Dear People Pleaser,
Having a client express anger or frustration and not take it personally can be challenging, even when you know you have done your best. It can be especially challenging if you have lingering doubts in the back of your mind questioning whether there was something you should or could have done differently.
Many lawyers, myself included, hold themselves to impossibly high expectations. They expect perfection, defined as always getting the exact outcome your client wants. You can see how this way of thinking would destroy mental well-being and naturally lead to anxiety.

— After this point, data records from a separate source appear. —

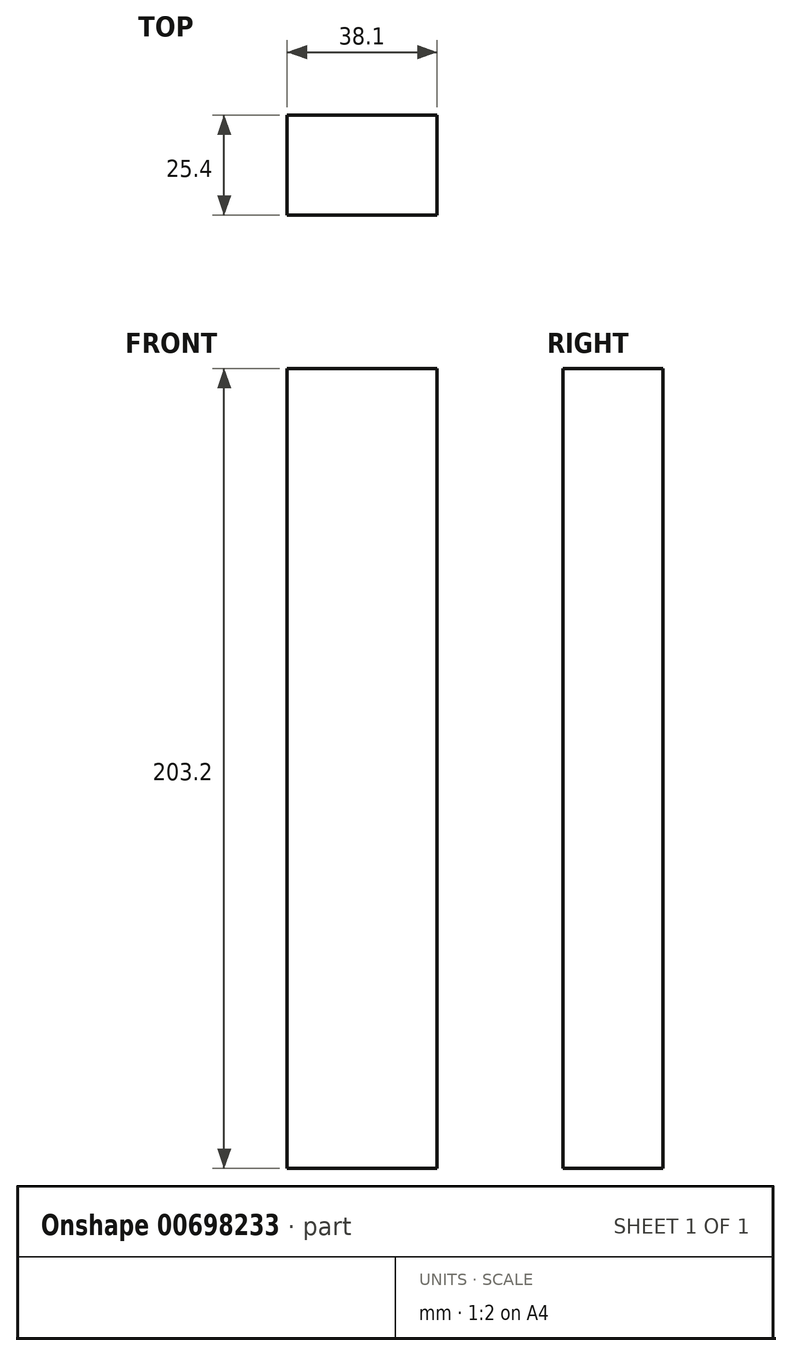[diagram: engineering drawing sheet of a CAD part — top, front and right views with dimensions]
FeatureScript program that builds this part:
annotation { "Feature Type Name" : "Feature", "Feature Type Description" : "" }
export const myFeature = defineFeature(function(context is Context, id is Id, definition is map)
    precondition{}
    {
        {
            var Q0;
            Q0=qCreatedBy(makeId("Front.planeOp"),FACE);
            var sketch = newSketch(context, id + "F0", { "sketchPlane" : qUnion([Q0])});
            skLineSegment(sketch, "E0.bottom", {"start": v(-120.72, 114.96) * mm, "end": v(-82.62, 114.96) * mm});
            skLineSegment(sketch, "E0.top", {"start": v(-120.72, -88.24) * mm, "end": v(-82.62, -88.24) * mm});
            skLineSegment(sketch, "E0.left", {"start": v(-120.72, 114.96) * mm, "end": v(-120.72, -88.24) * mm});
            skLineSegment(sketch, "E0.right", {"start": v(-82.62, 114.96) * mm, "end": v(-82.62, -88.24) * mm});
            skSolve(sketch);
        }
        {
            var Q0;
            Q0 = qSketchRegion(id + "F0", true);
            extrude(context, id + "F1", {"entities" : qUnion([Q0]), "depth" : 25.4 * mm, "offsetDistance" : 25.4 * mm});
        }
    });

Also, I have been caught off guard when the client is still disgruntled even after getting the remedy that is possible through the legal system because they want closure or an apology.

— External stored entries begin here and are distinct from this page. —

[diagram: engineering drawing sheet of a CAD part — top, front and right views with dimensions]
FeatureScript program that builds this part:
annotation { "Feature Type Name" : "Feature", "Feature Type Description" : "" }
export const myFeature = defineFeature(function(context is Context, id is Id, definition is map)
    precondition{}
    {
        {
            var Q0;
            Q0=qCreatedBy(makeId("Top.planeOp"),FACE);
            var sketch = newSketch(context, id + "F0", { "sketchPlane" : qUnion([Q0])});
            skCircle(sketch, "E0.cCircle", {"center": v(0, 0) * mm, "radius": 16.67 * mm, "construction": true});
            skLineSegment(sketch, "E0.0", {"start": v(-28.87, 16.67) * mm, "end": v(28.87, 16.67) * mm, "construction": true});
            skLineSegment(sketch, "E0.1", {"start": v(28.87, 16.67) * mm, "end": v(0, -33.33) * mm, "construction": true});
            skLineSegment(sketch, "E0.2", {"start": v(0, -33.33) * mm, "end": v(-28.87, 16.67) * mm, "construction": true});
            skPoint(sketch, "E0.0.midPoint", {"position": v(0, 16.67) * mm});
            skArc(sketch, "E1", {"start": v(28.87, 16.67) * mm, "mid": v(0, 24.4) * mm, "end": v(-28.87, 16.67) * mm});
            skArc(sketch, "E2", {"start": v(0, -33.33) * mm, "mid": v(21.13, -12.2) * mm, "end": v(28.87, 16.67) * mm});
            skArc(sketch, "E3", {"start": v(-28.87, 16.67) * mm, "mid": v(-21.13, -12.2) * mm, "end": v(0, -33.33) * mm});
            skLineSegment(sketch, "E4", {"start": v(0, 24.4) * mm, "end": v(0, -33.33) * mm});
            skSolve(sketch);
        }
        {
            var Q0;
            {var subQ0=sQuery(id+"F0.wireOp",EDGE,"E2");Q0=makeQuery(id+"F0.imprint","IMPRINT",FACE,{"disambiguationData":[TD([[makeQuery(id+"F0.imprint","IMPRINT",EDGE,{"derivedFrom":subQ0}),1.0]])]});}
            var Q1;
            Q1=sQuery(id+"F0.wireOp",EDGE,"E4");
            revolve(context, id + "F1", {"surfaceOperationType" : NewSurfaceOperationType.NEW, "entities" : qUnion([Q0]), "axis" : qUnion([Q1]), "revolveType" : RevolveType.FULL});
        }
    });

The Antidote: A Practice of Compassion Toward Self
Compassion is the deeply felt understanding of one’s own suffering and acceptance of that suffering combined with some movement toward alleviating the suffering. At its core, the practice of self-compassion is the journey to becoming a good friend to yourself.
Pause and think of the last time you were in the situation described in the question. Now imagine calling someone who deeply cares about you—this can be a family member, a friend, or a colleague. Imagine that you relay your own disappointment and your anxiety about the case to this person. What does this person say in response? My guess is that their response is probably rooted in compassion. Compare this person’s response to your own internal response toward yourself. How are they similar or different?
To meet your life’s disappointments with compassion necessarily means that you get more familiar with your emotional experiences. As Sebene Selassie writes in her book, You Belong:
Most of us just coast through life being swayed by deeply embedded physical and emotional triggers. How often are we paying such close attention to our physical, emotional, and mental experiences to witness these subtle connections? Probably not that often. Unless we practice.
Targeting Deeply Embedded Triggers
Consider for a moment that your reaction to the client’s disappointment is deeply embedded in you from the many layers of cultural and systematic influences. If you are part of historically underrepresented or marginalized communities, these embedded triggers can be especially intense because it is deeply intertwined with your sense of belonging. You may have gotten to where you are by overcompensating and overworking. You may be the first in your family to attend college or law school. You may feel as though you are carrying not only your own expectations but also your ancestors on your shoulders. This is a big burden to carry.
Meeting yourself with compassion is challenging because it requires you to get really intimate with what is happening. When the client expresses their displeasure, notice what comes up for you. What are the thought patterns? What are the physiological reactions? What is your emotional response? This is the practice of self-compassion. Allow the practice of self-compassion to develop alongside your law practice.
Example Reflection Questions to Get You Started
- What would I tell a colleague or a friend in a similar situation?
- What are the held beliefs behind my self-judgment?
- Are those thoughts helpful?
- Are those thoughts compassionate?
- What if the opposite thought were true?
- What would I have to let go of to let go of the anxiety?
- Am I striving toward perfection or excellence?
Over time, as your self-compassion deepens, you may notice that you have more capacity for meeting your own client’s emotional experiences with compassion as well, rather than deflecting or becoming defensive.